_LISTED ENTRIES:_
______

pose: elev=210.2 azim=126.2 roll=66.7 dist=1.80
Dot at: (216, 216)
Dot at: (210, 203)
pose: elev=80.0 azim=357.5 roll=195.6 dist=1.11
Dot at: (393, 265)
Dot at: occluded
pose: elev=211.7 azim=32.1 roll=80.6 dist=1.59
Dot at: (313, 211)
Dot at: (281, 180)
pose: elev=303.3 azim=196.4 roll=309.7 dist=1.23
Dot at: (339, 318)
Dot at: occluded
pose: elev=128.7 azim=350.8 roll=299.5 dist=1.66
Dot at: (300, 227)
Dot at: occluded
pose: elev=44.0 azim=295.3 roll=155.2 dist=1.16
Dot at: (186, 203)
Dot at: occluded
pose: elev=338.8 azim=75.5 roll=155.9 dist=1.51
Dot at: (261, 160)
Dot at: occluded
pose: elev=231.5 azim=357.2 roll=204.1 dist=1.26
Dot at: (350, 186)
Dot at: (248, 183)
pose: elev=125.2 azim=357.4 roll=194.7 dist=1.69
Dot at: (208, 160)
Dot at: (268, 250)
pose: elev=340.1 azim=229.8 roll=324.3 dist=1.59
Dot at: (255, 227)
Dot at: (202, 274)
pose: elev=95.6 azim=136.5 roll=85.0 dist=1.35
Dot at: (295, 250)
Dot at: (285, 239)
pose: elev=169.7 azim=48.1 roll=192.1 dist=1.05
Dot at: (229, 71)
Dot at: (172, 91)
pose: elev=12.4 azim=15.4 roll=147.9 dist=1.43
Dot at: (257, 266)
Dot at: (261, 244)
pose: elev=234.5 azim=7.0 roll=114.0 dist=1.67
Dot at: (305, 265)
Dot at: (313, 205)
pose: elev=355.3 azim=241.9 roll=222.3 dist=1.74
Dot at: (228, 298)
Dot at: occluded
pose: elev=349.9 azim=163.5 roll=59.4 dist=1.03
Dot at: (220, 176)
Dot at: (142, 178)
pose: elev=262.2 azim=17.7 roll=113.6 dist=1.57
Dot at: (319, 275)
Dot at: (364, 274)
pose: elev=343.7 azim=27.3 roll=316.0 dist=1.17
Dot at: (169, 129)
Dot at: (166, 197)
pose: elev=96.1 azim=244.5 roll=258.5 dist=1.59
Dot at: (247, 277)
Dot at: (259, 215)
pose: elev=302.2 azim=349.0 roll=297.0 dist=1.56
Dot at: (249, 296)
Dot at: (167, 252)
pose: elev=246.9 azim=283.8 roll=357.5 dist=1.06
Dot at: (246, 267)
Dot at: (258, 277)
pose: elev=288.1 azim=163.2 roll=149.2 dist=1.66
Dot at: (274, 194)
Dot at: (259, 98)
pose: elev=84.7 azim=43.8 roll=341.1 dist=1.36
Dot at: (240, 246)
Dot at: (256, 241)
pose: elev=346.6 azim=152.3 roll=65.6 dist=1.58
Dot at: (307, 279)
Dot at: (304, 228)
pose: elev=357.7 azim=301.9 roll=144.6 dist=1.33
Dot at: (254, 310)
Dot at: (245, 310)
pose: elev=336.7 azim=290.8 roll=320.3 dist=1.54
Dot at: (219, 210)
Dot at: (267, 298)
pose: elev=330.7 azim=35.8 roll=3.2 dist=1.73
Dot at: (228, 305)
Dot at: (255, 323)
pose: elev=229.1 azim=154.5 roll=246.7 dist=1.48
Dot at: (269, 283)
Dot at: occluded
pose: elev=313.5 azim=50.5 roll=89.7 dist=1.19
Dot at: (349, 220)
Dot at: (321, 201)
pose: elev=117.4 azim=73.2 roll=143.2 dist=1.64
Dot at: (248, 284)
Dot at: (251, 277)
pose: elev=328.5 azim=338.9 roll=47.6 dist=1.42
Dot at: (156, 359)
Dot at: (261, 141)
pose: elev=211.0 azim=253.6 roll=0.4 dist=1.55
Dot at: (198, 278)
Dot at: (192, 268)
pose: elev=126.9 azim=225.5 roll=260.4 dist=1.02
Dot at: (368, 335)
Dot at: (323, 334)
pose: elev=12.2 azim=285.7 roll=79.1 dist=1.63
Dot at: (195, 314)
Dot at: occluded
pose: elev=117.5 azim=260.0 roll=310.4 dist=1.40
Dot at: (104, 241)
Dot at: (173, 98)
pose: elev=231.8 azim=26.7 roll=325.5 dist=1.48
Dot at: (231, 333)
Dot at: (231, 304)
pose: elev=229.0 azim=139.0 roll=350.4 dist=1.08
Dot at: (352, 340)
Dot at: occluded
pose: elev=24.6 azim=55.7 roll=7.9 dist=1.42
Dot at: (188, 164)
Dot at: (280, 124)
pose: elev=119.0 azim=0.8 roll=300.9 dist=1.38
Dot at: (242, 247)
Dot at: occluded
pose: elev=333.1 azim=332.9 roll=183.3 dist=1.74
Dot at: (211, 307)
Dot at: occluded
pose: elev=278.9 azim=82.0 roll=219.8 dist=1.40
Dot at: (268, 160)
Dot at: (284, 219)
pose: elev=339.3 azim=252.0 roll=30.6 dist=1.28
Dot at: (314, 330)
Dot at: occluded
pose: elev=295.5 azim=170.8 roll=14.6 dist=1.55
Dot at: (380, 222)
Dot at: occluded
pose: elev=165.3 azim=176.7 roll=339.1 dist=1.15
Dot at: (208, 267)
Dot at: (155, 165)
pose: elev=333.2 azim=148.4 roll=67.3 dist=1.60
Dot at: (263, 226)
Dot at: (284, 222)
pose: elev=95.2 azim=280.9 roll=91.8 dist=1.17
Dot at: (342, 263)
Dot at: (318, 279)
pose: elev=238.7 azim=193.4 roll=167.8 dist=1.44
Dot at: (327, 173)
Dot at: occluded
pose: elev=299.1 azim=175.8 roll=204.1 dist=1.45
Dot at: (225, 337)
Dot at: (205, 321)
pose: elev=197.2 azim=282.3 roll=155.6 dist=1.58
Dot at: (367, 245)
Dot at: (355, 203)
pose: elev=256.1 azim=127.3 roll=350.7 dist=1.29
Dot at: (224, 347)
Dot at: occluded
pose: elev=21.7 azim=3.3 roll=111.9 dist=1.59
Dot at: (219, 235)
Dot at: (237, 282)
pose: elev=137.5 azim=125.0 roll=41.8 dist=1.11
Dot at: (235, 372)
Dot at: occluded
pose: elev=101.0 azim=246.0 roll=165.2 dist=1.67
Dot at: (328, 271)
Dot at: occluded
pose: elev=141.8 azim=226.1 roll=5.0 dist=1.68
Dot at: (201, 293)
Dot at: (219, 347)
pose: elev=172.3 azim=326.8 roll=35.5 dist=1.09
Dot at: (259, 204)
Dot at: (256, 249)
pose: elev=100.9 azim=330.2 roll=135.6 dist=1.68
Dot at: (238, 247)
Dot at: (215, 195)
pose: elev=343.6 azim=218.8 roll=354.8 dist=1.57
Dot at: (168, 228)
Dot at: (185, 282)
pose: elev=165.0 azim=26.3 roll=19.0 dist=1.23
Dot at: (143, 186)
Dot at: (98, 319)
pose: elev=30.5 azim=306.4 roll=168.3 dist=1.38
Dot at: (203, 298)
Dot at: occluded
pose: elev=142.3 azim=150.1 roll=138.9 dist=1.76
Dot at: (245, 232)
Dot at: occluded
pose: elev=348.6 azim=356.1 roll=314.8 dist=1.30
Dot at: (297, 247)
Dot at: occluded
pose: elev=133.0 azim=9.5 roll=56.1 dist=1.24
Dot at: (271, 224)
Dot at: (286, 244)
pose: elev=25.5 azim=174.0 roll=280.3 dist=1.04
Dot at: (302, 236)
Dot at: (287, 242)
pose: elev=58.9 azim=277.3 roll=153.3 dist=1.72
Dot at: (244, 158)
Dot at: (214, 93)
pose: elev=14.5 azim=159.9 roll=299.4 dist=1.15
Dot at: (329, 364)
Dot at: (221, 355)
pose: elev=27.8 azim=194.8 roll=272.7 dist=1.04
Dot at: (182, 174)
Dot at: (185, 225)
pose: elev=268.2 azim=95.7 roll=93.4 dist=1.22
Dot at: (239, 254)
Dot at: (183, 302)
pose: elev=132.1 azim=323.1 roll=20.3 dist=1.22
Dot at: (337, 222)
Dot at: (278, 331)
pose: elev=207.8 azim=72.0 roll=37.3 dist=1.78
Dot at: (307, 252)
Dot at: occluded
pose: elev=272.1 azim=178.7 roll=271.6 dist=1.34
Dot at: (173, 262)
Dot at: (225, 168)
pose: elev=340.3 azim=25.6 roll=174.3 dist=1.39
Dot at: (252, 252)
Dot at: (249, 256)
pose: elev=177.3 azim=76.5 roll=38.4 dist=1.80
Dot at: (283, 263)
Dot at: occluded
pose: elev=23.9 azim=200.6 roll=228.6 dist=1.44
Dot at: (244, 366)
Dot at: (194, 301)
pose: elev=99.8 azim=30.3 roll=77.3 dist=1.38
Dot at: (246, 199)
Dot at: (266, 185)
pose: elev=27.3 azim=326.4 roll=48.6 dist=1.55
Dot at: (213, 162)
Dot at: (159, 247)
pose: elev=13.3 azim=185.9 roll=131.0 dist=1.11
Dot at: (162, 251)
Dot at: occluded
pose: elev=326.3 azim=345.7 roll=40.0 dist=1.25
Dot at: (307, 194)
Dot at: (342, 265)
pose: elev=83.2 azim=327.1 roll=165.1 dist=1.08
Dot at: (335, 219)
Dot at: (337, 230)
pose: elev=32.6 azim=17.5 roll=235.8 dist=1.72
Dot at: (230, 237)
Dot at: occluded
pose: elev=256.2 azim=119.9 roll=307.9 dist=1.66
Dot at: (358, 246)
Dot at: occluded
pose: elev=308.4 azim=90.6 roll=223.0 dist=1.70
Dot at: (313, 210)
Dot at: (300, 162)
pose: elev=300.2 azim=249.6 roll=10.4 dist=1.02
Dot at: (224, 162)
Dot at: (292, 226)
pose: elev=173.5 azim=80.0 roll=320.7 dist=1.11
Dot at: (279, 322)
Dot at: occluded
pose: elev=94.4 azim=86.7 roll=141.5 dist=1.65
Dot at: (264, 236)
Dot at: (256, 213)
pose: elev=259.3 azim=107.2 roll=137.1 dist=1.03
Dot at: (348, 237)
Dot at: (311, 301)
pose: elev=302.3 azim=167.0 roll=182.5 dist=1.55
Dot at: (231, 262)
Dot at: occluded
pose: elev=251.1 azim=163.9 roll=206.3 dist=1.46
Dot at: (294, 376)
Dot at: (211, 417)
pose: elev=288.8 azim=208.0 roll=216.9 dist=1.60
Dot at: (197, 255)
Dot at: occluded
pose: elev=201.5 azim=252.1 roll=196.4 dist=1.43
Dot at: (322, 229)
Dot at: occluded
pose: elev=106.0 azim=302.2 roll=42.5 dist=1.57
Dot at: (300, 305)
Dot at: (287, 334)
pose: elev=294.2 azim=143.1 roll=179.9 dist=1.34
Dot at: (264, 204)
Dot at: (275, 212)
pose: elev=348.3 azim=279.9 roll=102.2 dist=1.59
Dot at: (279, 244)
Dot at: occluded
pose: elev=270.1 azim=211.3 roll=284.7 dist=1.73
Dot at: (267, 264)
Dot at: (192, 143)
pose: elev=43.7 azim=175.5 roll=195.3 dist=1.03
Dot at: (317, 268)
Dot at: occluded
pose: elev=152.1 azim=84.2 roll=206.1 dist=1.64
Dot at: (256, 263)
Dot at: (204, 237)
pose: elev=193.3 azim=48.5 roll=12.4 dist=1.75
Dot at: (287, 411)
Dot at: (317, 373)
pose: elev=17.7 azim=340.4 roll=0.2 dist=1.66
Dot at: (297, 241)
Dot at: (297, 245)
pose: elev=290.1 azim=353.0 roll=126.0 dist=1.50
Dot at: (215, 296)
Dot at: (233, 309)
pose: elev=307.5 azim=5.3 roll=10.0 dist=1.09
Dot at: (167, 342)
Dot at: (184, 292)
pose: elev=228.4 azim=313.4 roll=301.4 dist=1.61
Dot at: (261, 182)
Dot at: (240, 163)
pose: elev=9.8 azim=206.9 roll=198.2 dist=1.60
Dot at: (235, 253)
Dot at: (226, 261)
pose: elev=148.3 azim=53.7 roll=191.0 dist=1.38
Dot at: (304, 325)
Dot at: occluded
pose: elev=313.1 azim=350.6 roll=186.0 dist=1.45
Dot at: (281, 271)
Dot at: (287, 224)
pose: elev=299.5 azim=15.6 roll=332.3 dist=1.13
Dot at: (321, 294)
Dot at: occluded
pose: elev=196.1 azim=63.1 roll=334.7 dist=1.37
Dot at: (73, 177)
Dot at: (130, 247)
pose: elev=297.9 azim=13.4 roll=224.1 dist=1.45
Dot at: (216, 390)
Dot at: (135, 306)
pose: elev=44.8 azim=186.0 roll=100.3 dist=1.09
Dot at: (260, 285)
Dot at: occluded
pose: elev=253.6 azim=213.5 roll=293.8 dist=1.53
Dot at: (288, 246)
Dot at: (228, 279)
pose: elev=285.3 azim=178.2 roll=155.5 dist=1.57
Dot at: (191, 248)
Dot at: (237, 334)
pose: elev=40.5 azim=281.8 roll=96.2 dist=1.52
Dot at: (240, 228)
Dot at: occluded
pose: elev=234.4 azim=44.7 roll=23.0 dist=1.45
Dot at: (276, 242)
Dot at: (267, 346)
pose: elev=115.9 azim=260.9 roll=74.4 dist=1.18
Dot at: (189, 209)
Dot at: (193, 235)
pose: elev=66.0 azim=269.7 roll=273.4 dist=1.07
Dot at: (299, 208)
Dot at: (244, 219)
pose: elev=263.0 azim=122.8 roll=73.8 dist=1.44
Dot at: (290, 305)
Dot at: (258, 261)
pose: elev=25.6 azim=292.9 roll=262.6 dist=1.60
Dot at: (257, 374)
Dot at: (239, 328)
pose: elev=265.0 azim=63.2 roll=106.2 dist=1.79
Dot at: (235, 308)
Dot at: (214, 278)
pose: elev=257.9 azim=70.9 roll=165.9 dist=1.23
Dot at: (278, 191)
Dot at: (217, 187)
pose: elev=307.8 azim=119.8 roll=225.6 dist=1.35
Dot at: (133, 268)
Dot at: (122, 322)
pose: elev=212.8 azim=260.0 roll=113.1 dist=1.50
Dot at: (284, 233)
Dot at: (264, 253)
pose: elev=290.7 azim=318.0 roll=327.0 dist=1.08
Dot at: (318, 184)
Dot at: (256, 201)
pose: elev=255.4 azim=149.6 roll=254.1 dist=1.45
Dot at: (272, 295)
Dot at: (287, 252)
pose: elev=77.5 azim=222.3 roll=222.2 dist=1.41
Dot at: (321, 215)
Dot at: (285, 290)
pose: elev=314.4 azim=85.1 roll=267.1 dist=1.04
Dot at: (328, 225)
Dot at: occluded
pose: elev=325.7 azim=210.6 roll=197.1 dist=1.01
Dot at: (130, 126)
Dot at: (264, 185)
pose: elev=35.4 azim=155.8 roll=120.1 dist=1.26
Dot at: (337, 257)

______

Copy out every line of the rows above, from the line containing "pose: elev=152.1 azim=84.2" down to the line containing "Dot at: (287, 252)", with both of those lines included.

_RESPONSE:_
pose: elev=152.1 azim=84.2 roll=206.1 dist=1.64
Dot at: (256, 263)
Dot at: (204, 237)
pose: elev=193.3 azim=48.5 roll=12.4 dist=1.75
Dot at: (287, 411)
Dot at: (317, 373)
pose: elev=17.7 azim=340.4 roll=0.2 dist=1.66
Dot at: (297, 241)
Dot at: (297, 245)
pose: elev=290.1 azim=353.0 roll=126.0 dist=1.50
Dot at: (215, 296)
Dot at: (233, 309)
pose: elev=307.5 azim=5.3 roll=10.0 dist=1.09
Dot at: (167, 342)
Dot at: (184, 292)
pose: elev=228.4 azim=313.4 roll=301.4 dist=1.61
Dot at: (261, 182)
Dot at: (240, 163)
pose: elev=9.8 azim=206.9 roll=198.2 dist=1.60
Dot at: (235, 253)
Dot at: (226, 261)
pose: elev=148.3 azim=53.7 roll=191.0 dist=1.38
Dot at: (304, 325)
Dot at: occluded
pose: elev=313.1 azim=350.6 roll=186.0 dist=1.45
Dot at: (281, 271)
Dot at: (287, 224)
pose: elev=299.5 azim=15.6 roll=332.3 dist=1.13
Dot at: (321, 294)
Dot at: occluded
pose: elev=196.1 azim=63.1 roll=334.7 dist=1.37
Dot at: (73, 177)
Dot at: (130, 247)
pose: elev=297.9 azim=13.4 roll=224.1 dist=1.45
Dot at: (216, 390)
Dot at: (135, 306)
pose: elev=44.8 azim=186.0 roll=100.3 dist=1.09
Dot at: (260, 285)
Dot at: occluded
pose: elev=253.6 azim=213.5 roll=293.8 dist=1.53
Dot at: (288, 246)
Dot at: (228, 279)
pose: elev=285.3 azim=178.2 roll=155.5 dist=1.57
Dot at: (191, 248)
Dot at: (237, 334)
pose: elev=40.5 azim=281.8 roll=96.2 dist=1.52
Dot at: (240, 228)
Dot at: occluded
pose: elev=234.4 azim=44.7 roll=23.0 dist=1.45
Dot at: (276, 242)
Dot at: (267, 346)
pose: elev=115.9 azim=260.9 roll=74.4 dist=1.18
Dot at: (189, 209)
Dot at: (193, 235)
pose: elev=66.0 azim=269.7 roll=273.4 dist=1.07
Dot at: (299, 208)
Dot at: (244, 219)
pose: elev=263.0 azim=122.8 roll=73.8 dist=1.44
Dot at: (290, 305)
Dot at: (258, 261)
pose: elev=25.6 azim=292.9 roll=262.6 dist=1.60
Dot at: (257, 374)
Dot at: (239, 328)
pose: elev=265.0 azim=63.2 roll=106.2 dist=1.79
Dot at: (235, 308)
Dot at: (214, 278)
pose: elev=257.9 azim=70.9 roll=165.9 dist=1.23
Dot at: (278, 191)
Dot at: (217, 187)
pose: elev=307.8 azim=119.8 roll=225.6 dist=1.35
Dot at: (133, 268)
Dot at: (122, 322)
pose: elev=212.8 azim=260.0 roll=113.1 dist=1.50
Dot at: (284, 233)
Dot at: (264, 253)
pose: elev=290.7 azim=318.0 roll=327.0 dist=1.08
Dot at: (318, 184)
Dot at: (256, 201)
pose: elev=255.4 azim=149.6 roll=254.1 dist=1.45
Dot at: (272, 295)
Dot at: (287, 252)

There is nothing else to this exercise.